Emotic Masked Autoencoder with Attention Fusion for Facial Expression Recognition
This work addresses dataset limitations for FER applications in computer vision, but it appears incremental as it builds on existing methods like MAE-Face and attention mechanisms.
The paper tackles the problem of limited datasets in Facial Expression Recognition (FER) by integrating a self-supervised learning method with a multi-view Fusion Attention mechanism, resulting in improved performance on the Aff-wild2 dataset.

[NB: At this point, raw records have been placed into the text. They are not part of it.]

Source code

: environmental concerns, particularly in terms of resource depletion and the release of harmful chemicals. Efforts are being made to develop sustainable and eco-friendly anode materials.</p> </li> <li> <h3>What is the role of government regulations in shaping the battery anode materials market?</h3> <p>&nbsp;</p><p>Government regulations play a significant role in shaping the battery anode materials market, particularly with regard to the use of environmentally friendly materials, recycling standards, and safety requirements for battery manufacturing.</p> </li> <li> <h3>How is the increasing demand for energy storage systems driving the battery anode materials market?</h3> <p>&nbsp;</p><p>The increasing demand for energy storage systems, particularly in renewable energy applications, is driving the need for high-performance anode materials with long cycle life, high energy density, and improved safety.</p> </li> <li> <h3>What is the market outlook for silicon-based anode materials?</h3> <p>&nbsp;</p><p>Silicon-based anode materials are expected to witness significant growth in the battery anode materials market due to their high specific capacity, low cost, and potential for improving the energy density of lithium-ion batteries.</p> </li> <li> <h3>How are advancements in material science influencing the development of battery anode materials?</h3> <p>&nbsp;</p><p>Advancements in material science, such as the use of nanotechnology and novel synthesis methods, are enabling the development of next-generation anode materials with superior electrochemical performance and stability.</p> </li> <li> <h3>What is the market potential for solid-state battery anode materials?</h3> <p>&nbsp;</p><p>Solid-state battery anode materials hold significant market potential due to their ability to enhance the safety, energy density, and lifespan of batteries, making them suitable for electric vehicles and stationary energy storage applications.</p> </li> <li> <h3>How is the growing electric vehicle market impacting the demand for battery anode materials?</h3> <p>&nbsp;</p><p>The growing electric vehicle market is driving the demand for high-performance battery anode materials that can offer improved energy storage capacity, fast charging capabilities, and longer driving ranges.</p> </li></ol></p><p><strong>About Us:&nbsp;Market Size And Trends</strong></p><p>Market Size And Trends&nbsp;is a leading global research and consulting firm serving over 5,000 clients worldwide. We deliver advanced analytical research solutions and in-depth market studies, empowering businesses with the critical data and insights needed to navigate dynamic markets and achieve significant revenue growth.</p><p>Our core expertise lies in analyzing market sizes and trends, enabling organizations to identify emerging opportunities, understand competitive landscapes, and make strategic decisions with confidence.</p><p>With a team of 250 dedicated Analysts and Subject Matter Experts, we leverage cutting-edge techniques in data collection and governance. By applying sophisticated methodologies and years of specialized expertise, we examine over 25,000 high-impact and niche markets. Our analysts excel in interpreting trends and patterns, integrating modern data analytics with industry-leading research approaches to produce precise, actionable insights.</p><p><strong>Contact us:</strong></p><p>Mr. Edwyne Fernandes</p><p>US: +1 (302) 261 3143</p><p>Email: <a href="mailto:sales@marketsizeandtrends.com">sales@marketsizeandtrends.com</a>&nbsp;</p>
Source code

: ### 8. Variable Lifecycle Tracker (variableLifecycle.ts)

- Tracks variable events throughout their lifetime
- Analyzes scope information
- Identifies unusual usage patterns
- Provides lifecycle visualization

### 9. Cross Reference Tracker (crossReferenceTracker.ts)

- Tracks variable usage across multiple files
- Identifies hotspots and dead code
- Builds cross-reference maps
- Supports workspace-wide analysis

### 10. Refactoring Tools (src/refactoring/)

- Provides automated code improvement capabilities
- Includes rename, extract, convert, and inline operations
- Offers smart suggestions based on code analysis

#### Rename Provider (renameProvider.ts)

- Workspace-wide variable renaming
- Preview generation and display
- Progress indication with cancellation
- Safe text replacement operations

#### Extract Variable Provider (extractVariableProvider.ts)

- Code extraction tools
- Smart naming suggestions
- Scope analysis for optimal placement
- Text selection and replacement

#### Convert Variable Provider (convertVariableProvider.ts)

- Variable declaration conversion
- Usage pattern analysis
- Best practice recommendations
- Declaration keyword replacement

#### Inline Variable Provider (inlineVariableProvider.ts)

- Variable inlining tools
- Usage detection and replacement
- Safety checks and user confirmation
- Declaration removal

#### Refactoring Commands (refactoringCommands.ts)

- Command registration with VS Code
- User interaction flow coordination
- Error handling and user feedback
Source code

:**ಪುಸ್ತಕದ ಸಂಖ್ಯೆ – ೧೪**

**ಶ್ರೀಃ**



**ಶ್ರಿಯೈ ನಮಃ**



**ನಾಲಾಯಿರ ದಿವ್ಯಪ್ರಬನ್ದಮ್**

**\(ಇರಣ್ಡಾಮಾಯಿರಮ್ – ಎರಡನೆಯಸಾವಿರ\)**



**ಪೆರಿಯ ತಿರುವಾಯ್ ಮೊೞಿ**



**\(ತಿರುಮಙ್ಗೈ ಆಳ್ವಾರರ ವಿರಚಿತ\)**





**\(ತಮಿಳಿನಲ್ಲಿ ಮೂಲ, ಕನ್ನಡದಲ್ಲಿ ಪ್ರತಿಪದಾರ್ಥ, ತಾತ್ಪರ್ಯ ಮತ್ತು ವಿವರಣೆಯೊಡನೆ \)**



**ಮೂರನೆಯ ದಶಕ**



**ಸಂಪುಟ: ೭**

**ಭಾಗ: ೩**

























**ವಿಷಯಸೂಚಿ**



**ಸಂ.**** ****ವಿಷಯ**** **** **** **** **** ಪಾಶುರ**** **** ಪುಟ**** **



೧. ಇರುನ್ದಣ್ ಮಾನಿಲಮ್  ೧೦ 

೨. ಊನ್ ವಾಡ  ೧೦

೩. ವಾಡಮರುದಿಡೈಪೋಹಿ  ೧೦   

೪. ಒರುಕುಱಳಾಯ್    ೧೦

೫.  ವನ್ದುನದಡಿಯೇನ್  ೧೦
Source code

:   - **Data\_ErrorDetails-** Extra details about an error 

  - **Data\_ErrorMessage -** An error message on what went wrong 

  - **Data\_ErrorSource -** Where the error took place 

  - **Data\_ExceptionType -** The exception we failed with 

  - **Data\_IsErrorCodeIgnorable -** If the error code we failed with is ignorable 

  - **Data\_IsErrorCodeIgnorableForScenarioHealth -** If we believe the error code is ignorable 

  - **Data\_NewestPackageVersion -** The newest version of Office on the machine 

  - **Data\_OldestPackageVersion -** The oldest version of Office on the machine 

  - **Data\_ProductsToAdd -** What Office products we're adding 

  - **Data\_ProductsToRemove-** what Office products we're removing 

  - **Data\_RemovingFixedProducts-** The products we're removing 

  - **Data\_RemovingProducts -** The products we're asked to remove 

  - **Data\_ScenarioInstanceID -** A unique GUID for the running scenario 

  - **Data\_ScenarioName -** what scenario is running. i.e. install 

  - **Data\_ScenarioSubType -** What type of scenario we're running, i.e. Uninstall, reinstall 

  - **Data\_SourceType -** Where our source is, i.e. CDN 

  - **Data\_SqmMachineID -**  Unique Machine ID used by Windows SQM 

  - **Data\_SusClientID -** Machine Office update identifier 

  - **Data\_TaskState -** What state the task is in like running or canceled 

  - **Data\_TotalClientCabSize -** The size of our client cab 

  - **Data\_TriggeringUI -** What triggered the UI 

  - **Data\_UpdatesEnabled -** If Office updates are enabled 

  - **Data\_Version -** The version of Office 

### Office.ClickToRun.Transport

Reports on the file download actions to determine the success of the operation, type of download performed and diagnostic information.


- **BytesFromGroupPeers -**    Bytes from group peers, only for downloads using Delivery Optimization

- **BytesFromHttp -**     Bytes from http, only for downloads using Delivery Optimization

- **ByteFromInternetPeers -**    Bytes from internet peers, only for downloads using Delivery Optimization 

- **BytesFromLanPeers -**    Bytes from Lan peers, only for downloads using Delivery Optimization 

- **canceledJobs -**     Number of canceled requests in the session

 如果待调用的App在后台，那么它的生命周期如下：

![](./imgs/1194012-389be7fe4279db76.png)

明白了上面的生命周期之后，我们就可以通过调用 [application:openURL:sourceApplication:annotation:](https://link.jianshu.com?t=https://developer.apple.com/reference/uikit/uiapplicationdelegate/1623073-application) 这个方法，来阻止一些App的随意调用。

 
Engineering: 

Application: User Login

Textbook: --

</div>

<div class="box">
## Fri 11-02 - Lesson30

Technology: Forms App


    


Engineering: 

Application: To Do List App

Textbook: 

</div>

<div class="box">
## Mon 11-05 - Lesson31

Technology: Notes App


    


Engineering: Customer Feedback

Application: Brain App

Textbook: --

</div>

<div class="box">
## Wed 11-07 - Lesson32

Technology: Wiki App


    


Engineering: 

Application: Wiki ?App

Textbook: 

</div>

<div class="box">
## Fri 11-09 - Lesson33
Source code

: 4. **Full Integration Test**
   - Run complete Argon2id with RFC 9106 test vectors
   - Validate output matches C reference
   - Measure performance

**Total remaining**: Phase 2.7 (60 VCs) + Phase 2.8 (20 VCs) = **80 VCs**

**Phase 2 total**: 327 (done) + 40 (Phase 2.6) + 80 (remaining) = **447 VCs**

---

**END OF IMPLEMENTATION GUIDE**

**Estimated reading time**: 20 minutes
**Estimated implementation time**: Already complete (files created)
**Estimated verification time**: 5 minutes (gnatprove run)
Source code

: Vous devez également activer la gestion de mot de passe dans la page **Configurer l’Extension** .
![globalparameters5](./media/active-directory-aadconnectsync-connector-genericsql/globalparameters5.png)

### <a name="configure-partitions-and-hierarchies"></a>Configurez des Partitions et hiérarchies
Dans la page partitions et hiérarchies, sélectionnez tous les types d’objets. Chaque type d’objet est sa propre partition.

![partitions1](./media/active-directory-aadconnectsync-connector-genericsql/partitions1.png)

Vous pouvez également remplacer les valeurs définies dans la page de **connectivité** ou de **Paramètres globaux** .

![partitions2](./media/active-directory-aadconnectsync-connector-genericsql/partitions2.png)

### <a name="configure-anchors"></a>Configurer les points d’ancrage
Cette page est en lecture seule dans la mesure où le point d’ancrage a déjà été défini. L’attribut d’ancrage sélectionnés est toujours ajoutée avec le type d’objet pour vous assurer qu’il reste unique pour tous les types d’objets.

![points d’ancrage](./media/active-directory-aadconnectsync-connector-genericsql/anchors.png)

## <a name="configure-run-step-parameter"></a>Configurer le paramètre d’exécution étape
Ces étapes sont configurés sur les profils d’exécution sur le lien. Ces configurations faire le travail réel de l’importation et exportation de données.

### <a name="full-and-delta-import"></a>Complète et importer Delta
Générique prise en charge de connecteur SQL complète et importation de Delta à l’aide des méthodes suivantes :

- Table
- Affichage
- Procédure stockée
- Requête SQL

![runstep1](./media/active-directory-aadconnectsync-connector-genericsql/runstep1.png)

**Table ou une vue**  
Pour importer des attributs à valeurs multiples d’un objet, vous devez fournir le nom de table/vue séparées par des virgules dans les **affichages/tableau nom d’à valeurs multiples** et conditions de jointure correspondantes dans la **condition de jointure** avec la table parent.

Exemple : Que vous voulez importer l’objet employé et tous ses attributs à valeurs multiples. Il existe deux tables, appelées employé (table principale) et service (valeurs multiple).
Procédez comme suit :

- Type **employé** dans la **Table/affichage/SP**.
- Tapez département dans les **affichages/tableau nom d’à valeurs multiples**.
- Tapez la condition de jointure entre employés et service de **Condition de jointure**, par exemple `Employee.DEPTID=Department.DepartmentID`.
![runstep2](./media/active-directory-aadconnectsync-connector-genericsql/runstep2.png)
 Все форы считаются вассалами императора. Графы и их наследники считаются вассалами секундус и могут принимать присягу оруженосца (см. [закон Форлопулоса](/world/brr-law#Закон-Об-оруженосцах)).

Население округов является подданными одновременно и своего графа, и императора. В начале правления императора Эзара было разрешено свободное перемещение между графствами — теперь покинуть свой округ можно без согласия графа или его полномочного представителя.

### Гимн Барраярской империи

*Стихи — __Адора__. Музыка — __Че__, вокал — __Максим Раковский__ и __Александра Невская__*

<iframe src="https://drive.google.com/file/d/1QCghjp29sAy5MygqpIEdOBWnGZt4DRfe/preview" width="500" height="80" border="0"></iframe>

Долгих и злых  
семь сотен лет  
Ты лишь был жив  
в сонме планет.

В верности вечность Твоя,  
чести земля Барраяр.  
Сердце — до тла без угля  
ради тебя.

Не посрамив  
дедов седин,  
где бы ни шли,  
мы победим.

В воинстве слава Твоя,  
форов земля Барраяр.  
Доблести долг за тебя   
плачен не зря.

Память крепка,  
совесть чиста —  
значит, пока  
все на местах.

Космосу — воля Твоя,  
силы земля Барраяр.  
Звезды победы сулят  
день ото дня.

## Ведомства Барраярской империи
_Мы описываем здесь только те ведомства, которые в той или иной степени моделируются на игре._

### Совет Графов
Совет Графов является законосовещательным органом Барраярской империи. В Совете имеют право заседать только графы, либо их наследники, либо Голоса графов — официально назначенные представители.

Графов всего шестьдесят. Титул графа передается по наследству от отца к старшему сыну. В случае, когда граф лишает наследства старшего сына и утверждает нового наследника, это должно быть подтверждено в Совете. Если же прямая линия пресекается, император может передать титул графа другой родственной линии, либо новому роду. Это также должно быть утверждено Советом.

Facial Expression Recognition (FER) is a critical task within computer vision with diverse applications across various domains. Addressing the challenge of limited FER datasets, which hampers the generalization capability of expression recognition models, is imperative for enhancing performance. Our paper presents an innovative approach integrating the MAE-Face self-supervised learning (SSL) method and multi-view Fusion Attention mechanism for expression classification, particularly showcased in the 6th Affective Behavior Analysis in-the-wild (ABAW) competition. By utilizing low-level feature information from the ipsilateral view (auxiliary view) before learning the high-level feature that emphasizes the shift in the human facial expression, our work seeks to provide a straightforward yet innovative way to improve the examined view (main view). We also suggest easy-to-implement and no-training frameworks aimed at highlighting key facial features to determine if such features can serve as guides for the model, focusing on pivotal local elements. The efficacy of this method is validated by improvements in model performance on the Aff-wild2 dataset, as observed in both training and validation contexts.